In the growing economies instead corps are far from hollow and they see their competitive advantage as being well managed tight organizations.

Blissex

«business investment has been “considerably weaker” than the Bank of England had expected»

I guess that it is unsurprising that the "sell-side" Bank of England tends to be always optimistic for the benefit of the stock and property markets, with rare exceptions as in "Project Fear".

John Company

Isn't the problem that the planning system is artifically maintaining lots of rotten, decaying cities? If you abolished planning controls tomorrow, you'd probably see places like Oxford, Cambridge, York and Bristol swell up.

derrida derider

I'd put most of the emphasis on low wages, simply because this is clearly a self-reinforcing equilibrium (as a long literature on the relations between wage growth and capital investment consistently shows). Who'd invest in a robot when humans are cheap?
In that Solow production function y=f(A,K,L) K is actually itself a function of L (as a Marxist like Chris must agree). But more significantly, so is A.

Blissex

«you'd probably see places like Oxford, Cambridge»

The centerpieces of both town receive 40-50% of all UK university and research spending, and the booming property prices and rents in both are entirely government created.

«swell up.»

But why would those cities swell up like the magic London-Oxbridge triangle? People don't move to London etc. because of the beaches, the relaxed culture, the sunny weather, the low cost of living.
People move "because jobs", whether they be immigrants from Cumbria or from Slovakia.

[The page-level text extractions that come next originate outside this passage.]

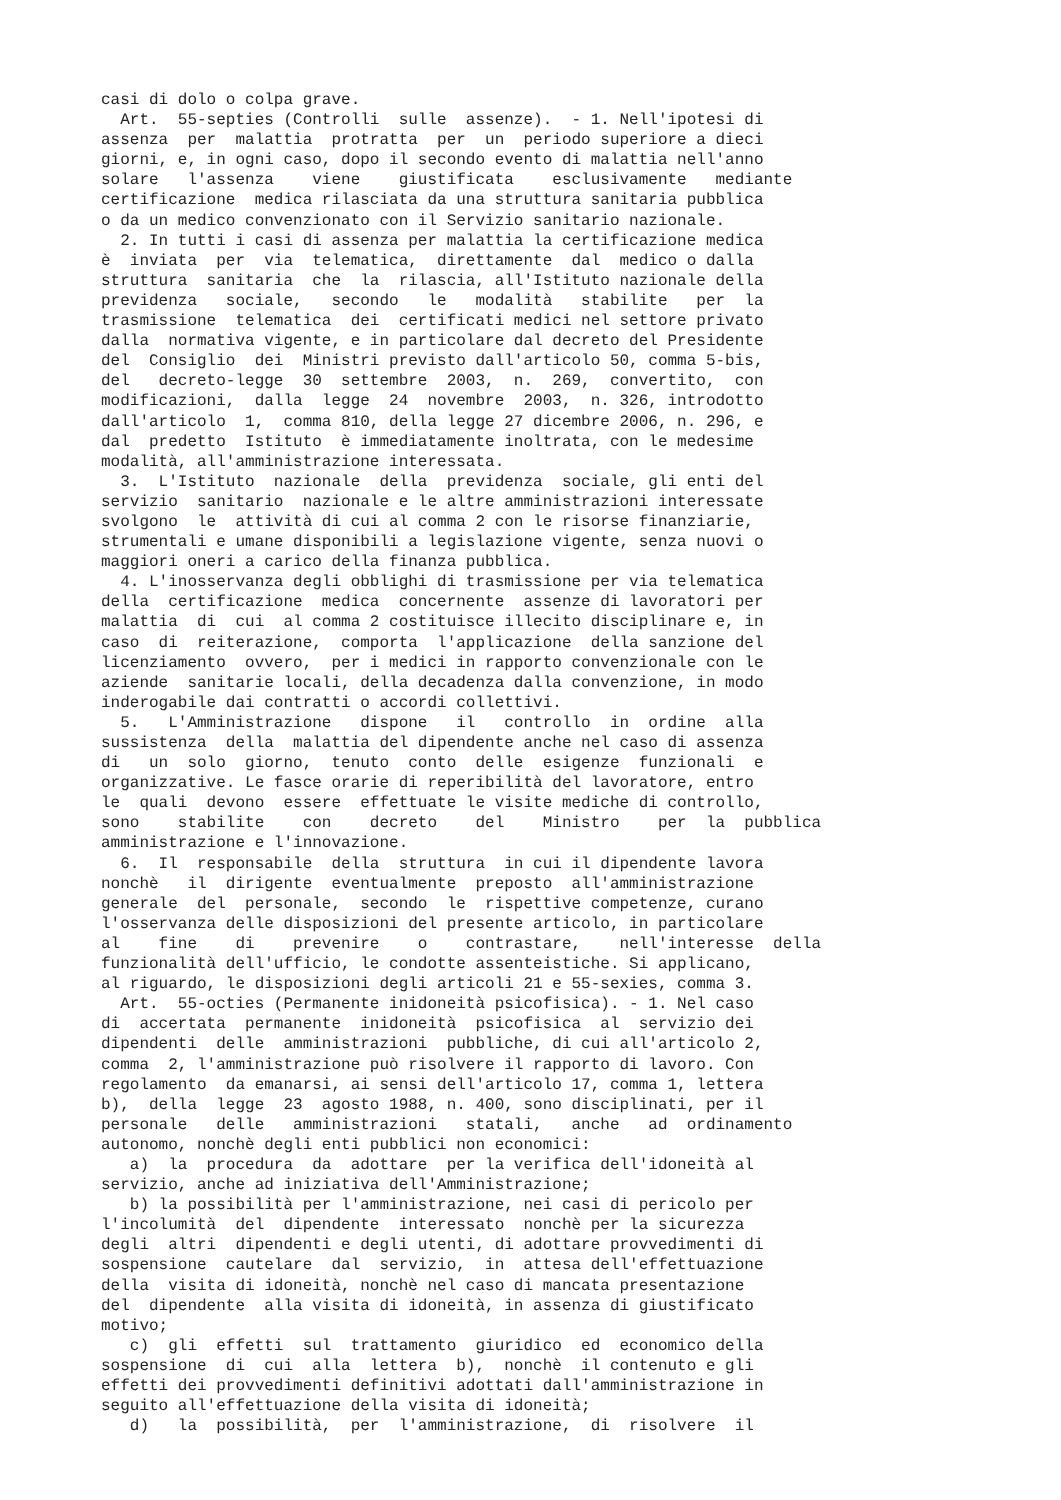casi di dolo o colpa grave.
Art. 55-septies (Controlli sulle assenze). - 1. Nell'ipotesi di
assenza per malattia protratta per un periodo superiore a dieci
giorni, e, in ogni caso, dopo il secondo evento di malattia nell'anno
solare l'assenza viene giustificata esclusivamente mediante
certificazione medica rilasciata da una struttura sanitaria pubblica
o da un medico convenzionato con il Servizio sanitario nazionale.
2. In tutti i casi di assenza per malattia la certificazione medica
è inviata per via telematica, direttamente dal medico o dalla
struttura sanitaria che la rilascia, all'Istituto nazionale della
previdenza sociale, secondo le modalità stabilite per la
trasmissione telematica dei certificati medici nel settore privato
dalla normativa vigente, e in particolare dal decreto del Presidente
del Consiglio dei Ministri previsto dall'articolo 50, comma 5-bis,
del decreto-legge 30 settembre 2003, n. 269, convertito, con
modificazioni, dalla legge 24 novembre 2003, n. 326, introdotto
dall'articolo 1, comma 810, della legge 27 dicembre 2006, n. 296, e
dal predetto Istituto è immediatamente inoltrata, con le medesime
modalità, all'amministrazione interessata.
3. L'Istituto nazionale della previdenza sociale, gli enti del
servizio sanitario nazionale e le altre amministrazioni interessate
svolgono le attività di cui al comma 2 con le risorse finanziarie,
strumentali e umane disponibili a legislazione vigente, senza nuovi o
maggiori oneri a carico della finanza pubblica.
4. L'inosservanza degli obblighi di trasmissione per via telematica
della certificazione medica concernente assenze di lavoratori per
malattia di cui al comma 2 costituisce illecito disciplinare e, in
caso di reiterazione, comporta l'applicazione della sanzione del
licenziamento ovvero, per i medici in rapporto convenzionale con le
aziende sanitarie locali, della decadenza dalla convenzione, in modo
inderogabile dai contratti o accordi collettivi.
5. L'Amministrazione dispone il controllo in ordine alla
sussistenza della malattia del dipendente anche nel caso di assenza
di un solo giorno, tenuto conto delle esigenze funzionali e
organizzative. Le fasce orarie di reperibilità del lavoratore, entro
le quali devono essere effettuate le visite mediche di controllo,
sono stabilite con decreto del Ministro per la pubblica
amministrazione e l'innovazione.
6. Il responsabile della struttura in cui il dipendente lavora
nonchè il dirigente eventualmente preposto all'amministrazione
generale del personale, secondo le rispettive competenze, curano
l'osservanza delle disposizioni del presente articolo, in particolare
al fine di prevenire o contrastare, nell'interesse della
funzionalità dell'ufficio, le condotte assenteistiche. Si applicano,
al riguardo, le disposizioni degli articoli 21 e 55-sexies, comma 3.
Art. 55-octies (Permanente inidoneità psicofisica). - 1. Nel caso
di accertata permanente inidoneità psicofisica al servizio dei
dipendenti delle amministrazioni pubbliche, di cui all'articolo 2,
comma 2, l'amministrazione può risolvere il rapporto di lavoro. Con
regolamento da emanarsi, ai sensi dell'articolo 17, comma 1, lettera
b), della legge 23 agosto 1988, n. 400, sono disciplinati, per il
personale delle amministrazioni statali, anche ad ordinamento
autonomo, nonchè degli enti pubblici non economici:
a) la procedura da adottare per la verifica dell'idoneità al
servizio, anche ad iniziativa dell'Amministrazione;
b) la possibilità per l'amministrazione, nei casi di pericolo per
l'incolumità del dipendente interessato nonchè per la sicurezza
degli altri dipendenti e degli utenti, di adottare provvedimenti di
sospensione cautelare dal servizio, in attesa dell'effettuazione
della visita di idoneità, nonchè nel caso di mancata presentazione
del dipendente alla visita di idoneità, in assenza di giustificato
motivo;
c) gli effetti sul trattamento giuridico ed economico della
sospensione di cui alla lettera b), nonchè il contenuto e gli
effetti dei provvedimenti definitivi adottati dall'amministrazione in
seguito all'effettuazione della visita di idoneità;
d) la possibilità, per l'amministrazione, di risolvere il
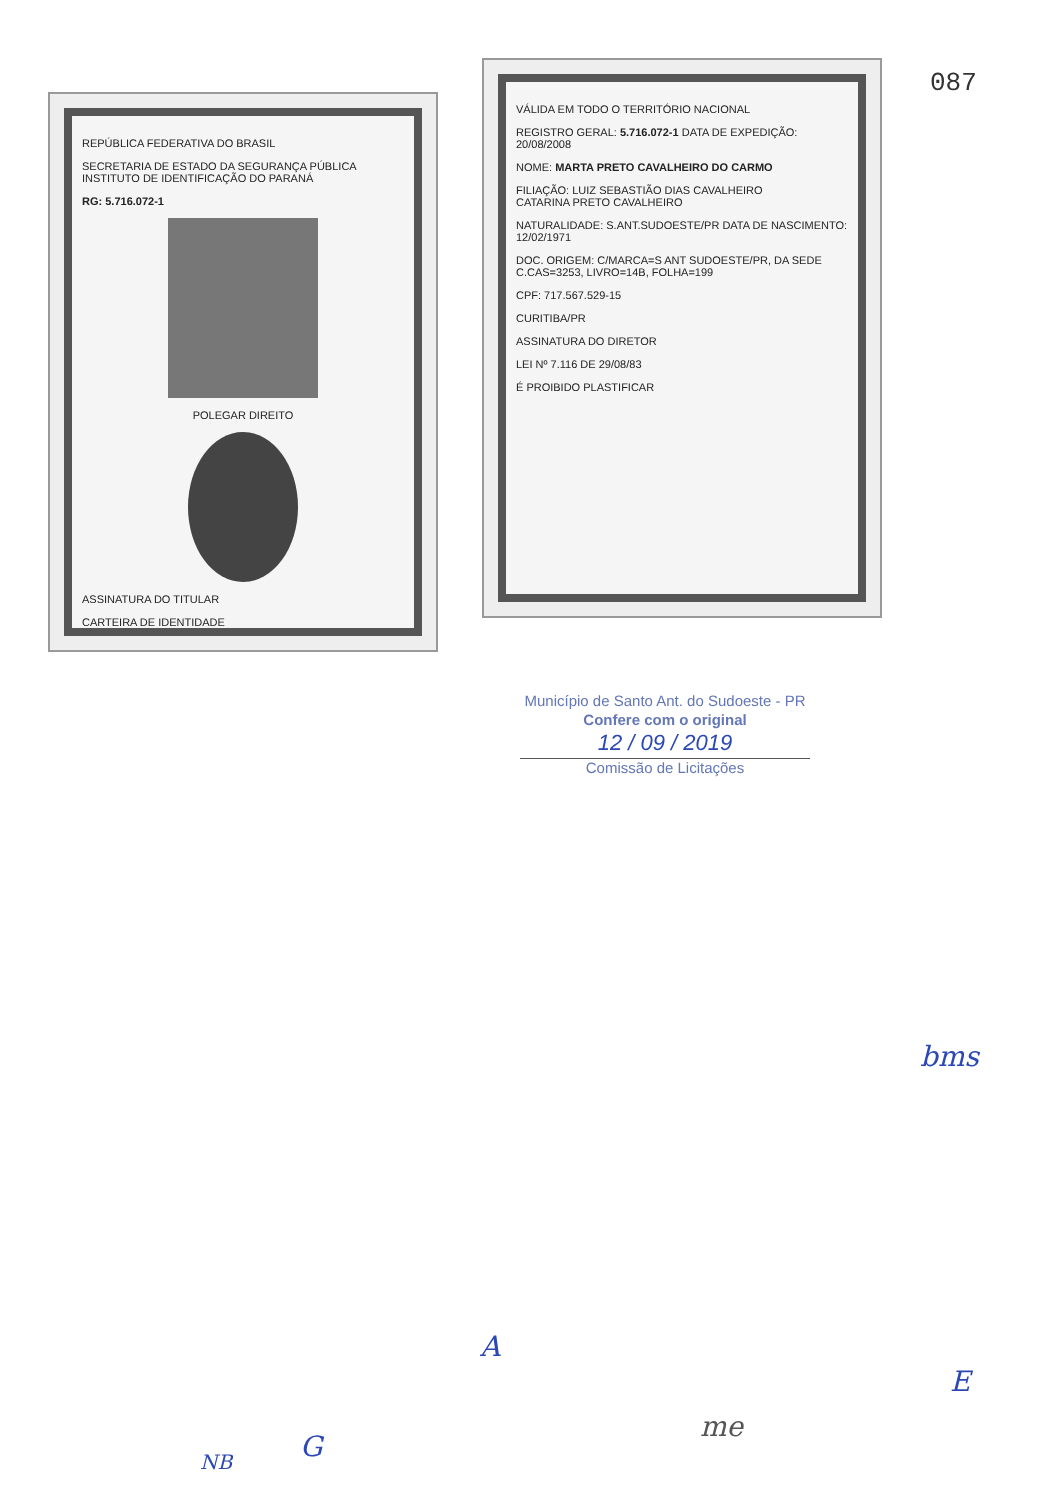087
REPÚBLICA FEDERATIVA DO BRASIL
SECRETARIA DE ESTADO DA SEGURANÇA PÚBLICA
INSTITUTO DE IDENTIFICAÇÃO DO PARANÁ
RG: 5.716.072-1
POLEGAR DIREITO
ASSINATURA DO TITULAR
CARTEIRA DE IDENTIDADE
VÁLIDA EM TODO O TERRITÓRIO NACIONAL
REGISTRO GERAL: 5.716.072-1 DATA DE EXPEDIÇÃO: 20/08/2008
NOME: MARTA PRETO CAVALHEIRO DO CARMO
FILIAÇÃO: LUIZ SEBASTIÃO DIAS CAVALHEIRO
CATARINA PRETO CAVALHEIRO
NATURALIDADE: S.ANT.SUDOESTE/PR DATA DE NASCIMENTO: 12/02/1971
DOC. ORIGEM: C/MARCA=S ANT SUDOESTE/PR, DA SEDE
C.CAS=3253, LIVRO=14B, FOLHA=199
CPF: 717.567.529-15
CURITIBA/PR
ASSINATURA DO DIRETOR
LEI Nº 7.116 DE 29/08/83
É PROIBIDO PLASTIFICAR
Município de Santo Ant. do Sudoeste - PR
Confere com o original
12 / 09 / 2019
Comissão de Licitações
bms
A
me
E
NB G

The London-Oxbridge triangle gets massive government support, and as a result it is heavily congested -- what would cause millions of jobs to move to Bristol or York other than a large change in government policy?

Callum

I absolutely agree that is the primary motivation, and don't dispute anything you have said. However with an international work-force opportunities arise to provide improvements in the product or service. The concept in finance of chasing the sun sees work passed from region to region in order to deliver at the earliest possible time. This I would argue is a productivity improvement through creatiive use of geography.